■ Collected data entries ■

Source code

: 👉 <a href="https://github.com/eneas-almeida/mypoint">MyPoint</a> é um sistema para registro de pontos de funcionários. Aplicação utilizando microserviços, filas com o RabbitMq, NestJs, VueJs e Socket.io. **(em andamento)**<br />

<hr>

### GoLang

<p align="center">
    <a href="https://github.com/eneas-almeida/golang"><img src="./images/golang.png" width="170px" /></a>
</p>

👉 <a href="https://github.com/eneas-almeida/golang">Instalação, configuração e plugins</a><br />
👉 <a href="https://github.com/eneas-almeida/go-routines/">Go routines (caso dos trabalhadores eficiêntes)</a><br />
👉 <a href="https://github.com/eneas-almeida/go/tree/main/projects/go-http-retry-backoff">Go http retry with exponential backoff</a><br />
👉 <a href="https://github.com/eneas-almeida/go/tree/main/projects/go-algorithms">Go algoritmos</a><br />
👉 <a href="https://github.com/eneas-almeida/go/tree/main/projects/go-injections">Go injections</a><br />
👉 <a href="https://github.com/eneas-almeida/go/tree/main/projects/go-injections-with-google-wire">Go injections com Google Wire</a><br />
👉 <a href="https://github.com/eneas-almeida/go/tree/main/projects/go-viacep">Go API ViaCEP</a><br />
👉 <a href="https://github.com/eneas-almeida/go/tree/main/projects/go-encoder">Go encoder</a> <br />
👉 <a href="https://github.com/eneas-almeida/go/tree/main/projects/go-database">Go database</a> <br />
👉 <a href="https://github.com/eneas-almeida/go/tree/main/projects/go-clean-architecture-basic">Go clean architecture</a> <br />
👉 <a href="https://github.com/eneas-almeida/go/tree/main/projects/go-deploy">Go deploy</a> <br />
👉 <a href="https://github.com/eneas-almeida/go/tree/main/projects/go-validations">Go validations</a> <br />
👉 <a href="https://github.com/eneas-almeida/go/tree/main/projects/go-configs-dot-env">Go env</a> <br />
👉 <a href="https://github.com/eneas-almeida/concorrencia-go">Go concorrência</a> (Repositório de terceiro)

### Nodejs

■ Directions ■
Return every line from the rows above that contains the string "injections".

■ Completed exercise ■
👉 <a href="https://github.com/eneas-almeida/go/tree/main/projects/go-injections">Go injections</a><br />
👉 <a href="https://github.com/eneas-almeida/go/tree/main/projects/go-injections-with-google-wire">Go injections com Google Wire</a><br />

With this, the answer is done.